April 5 is an auspicious day for Asmaa Diab, though she welcomes it with a heavy heart.
In 2013, it was the day her family boarded a plane with one-way tickets to Egypt.
“This is the hardest day for me. We lost everything,” Diab said, describing the day her family left their native Syria, where civil war had broken out two years earlier.
In those two years, Diab’s family moved at least eight times between their native city of Homs and Damascus, though they were never far from incessant bombings.
“It’s too dangerous for three children to stay there and to see too many people [dead] in the street,” Diab said.
The war raged on. Diab’s husband fell ill, and she mended clothes to make ends meet.
Then, on April 5, 2016, after three years of security screenings, the family boarded a plane to the United States.
They are just five of more than 6,400 refugees who have resettled in the Philadelphia region over the past decade, according to the Pennsylvania Refugee Resettlement Program.
Diab and her husband want to share their story, but they also want people to look beyond their scars of war and see the couple as creative members of American society.
“We study English. My children go to school. My husband, he works as [a] carpenter and I try to start [a] business,” Diab explained, pulling out a business card for the small Syrian catering business she operates out of her home.
The couple has also spent the last two years taking part in an art program along with a dozen other resettled Syrians and Iraqis in Philadelphia.
The fruits of their work are part of three exhibitions called “Friends, Peace, & Sanctuary,” which are on display across Center City through July and August.
With a grant from the Pew Center for Arts and Heritage, Swarthmore College connected the refugees with five book artists, who led workshops in which participants — some of whom had no artistic background at all — could share their journeys and learn skills such as silk screening and papermaking. The commissioned artists also created works inspired by the refugees’ stories.

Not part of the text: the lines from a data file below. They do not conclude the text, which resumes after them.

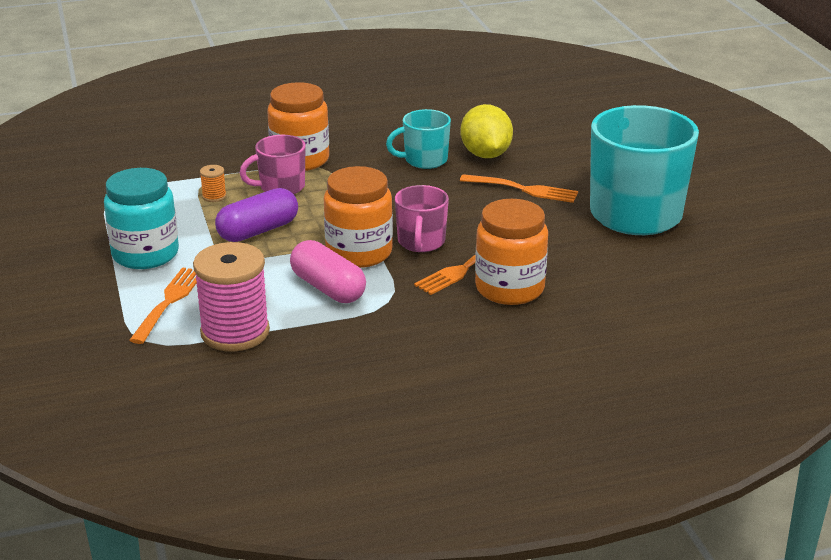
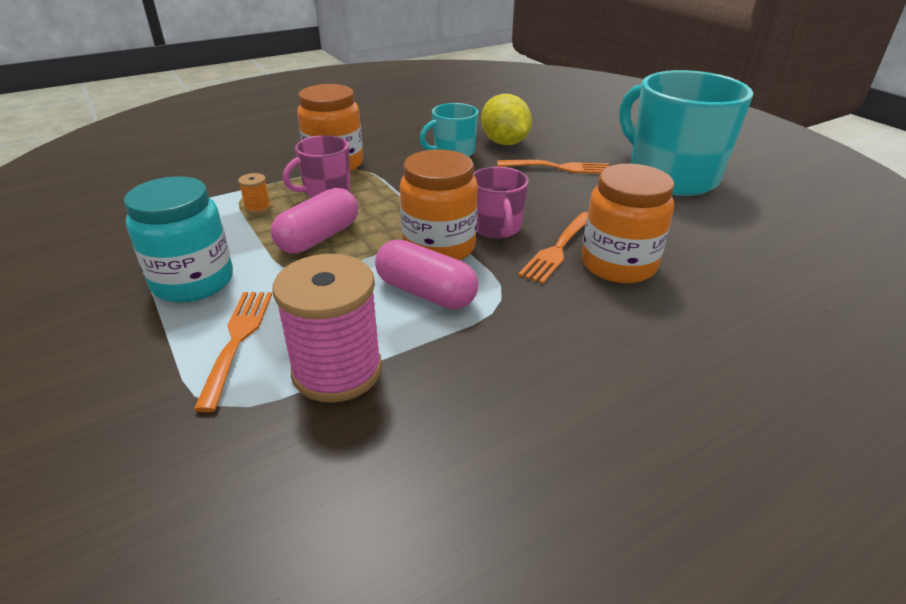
camera: 15 degrees left, 5 degrees up
purple capsule [215,188,298,242] -> pink capsule [271,188,358,253]

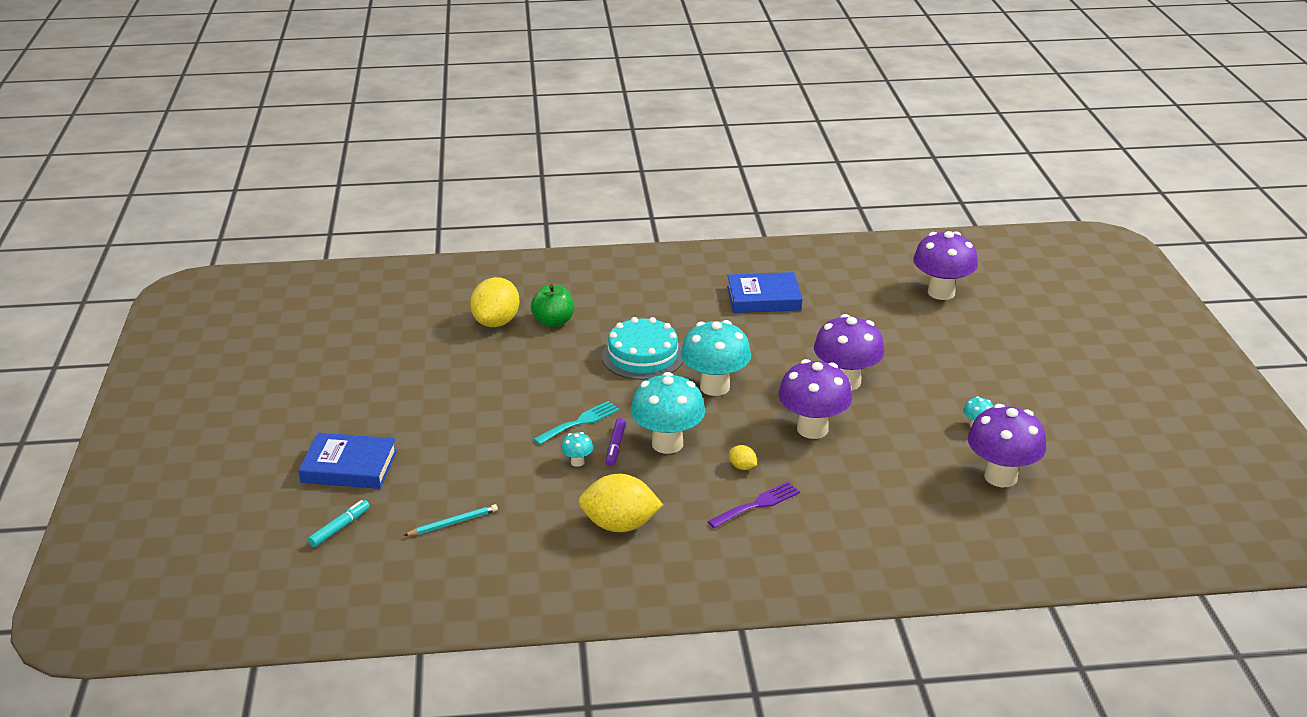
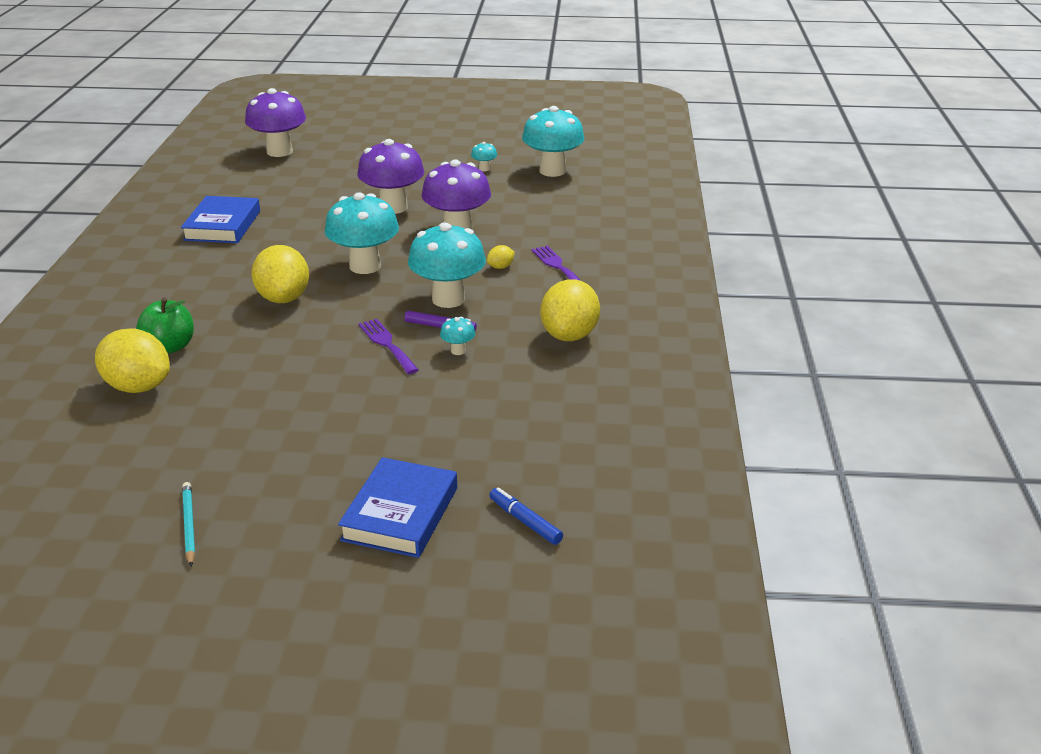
camera: 80 degrees left, 0 degrees up
turquoise marker [308,500,370,547] -> blue marker [489,487,563,545]
turquoise pencil [403,504,498,536] -> turquoise pencil moved to [182,482,195,566]
turquoise fork [533,401,619,445] -> purple fork [358,319,419,374]
turquoise cake [602,317,683,380] -> yellow lemon [251,245,309,303]
purple mushroom [968,404,1047,487] -> turquoise mushroom [522,106,584,177]

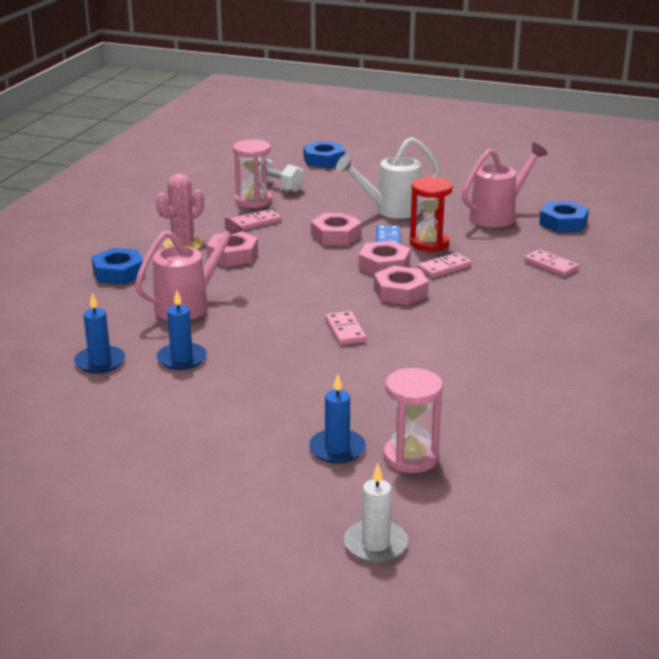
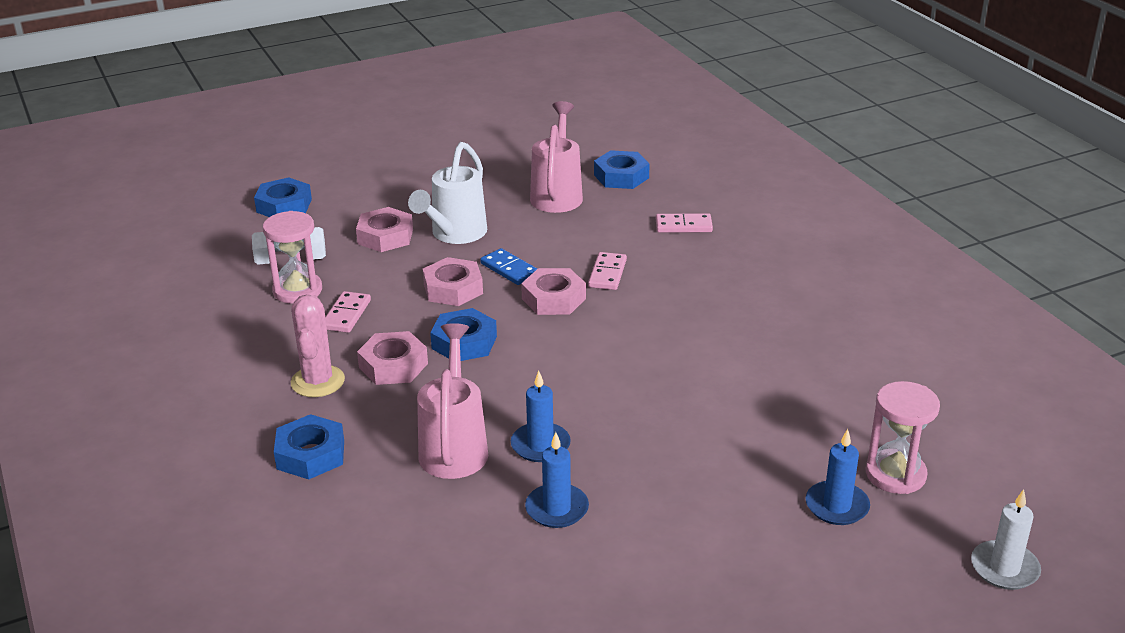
camera: 45 degrees left, 5 degrees up
blue candle [74,293,125,374] -> blue candle moved to [511,371,571,462]
pink domino [326,311,366,345] -> none
pink nut [374,266,429,305] -> pink nut moved to [356,207,413,252]
red hourglass [409,177,453,251] -> none
none -> blue nut [430,308,497,361]

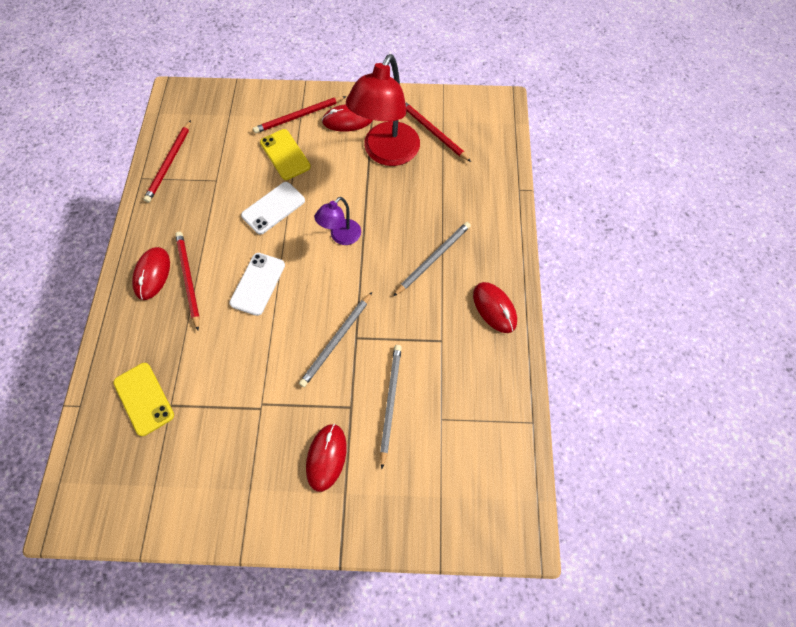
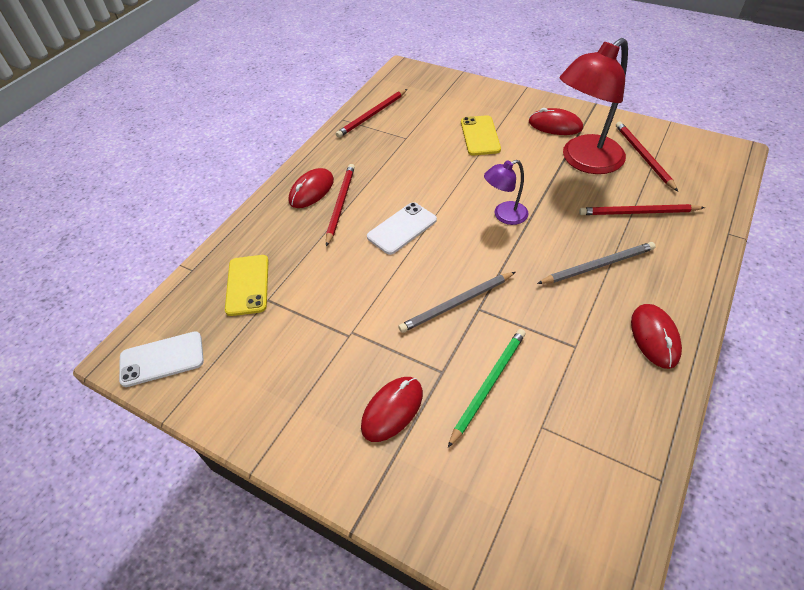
camera: 30 degrees right, 15 degrees down
white phone [241,182,305,234] -> white phone moved to [119,331,204,387]
red pencil [253,96,346,133] -> red pencil moved to [579,204,705,215]
grey pencil [380,345,402,469] -> green pencil [448,329,526,448]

Diab used her new skills to make a series of prints depicting migrating birds she likens to refugees — the birds seek warmer climates when the weather gets too harsh. The main difference is the birds get to return home.
That’s a point many of the participants emphasized in their work.
Diab said she and her family tried to stay in Syria as long as they could. When a home they stayed in was hit by shelling, the family would relocate to another building that suffered less damage and could be patched up.
Even after they fled to Egypt, Diab always held out hope that the war in Syria would end, and that, like the migrating birds, her family would be able to return.
“This is my dream, to come back to my home,” she said.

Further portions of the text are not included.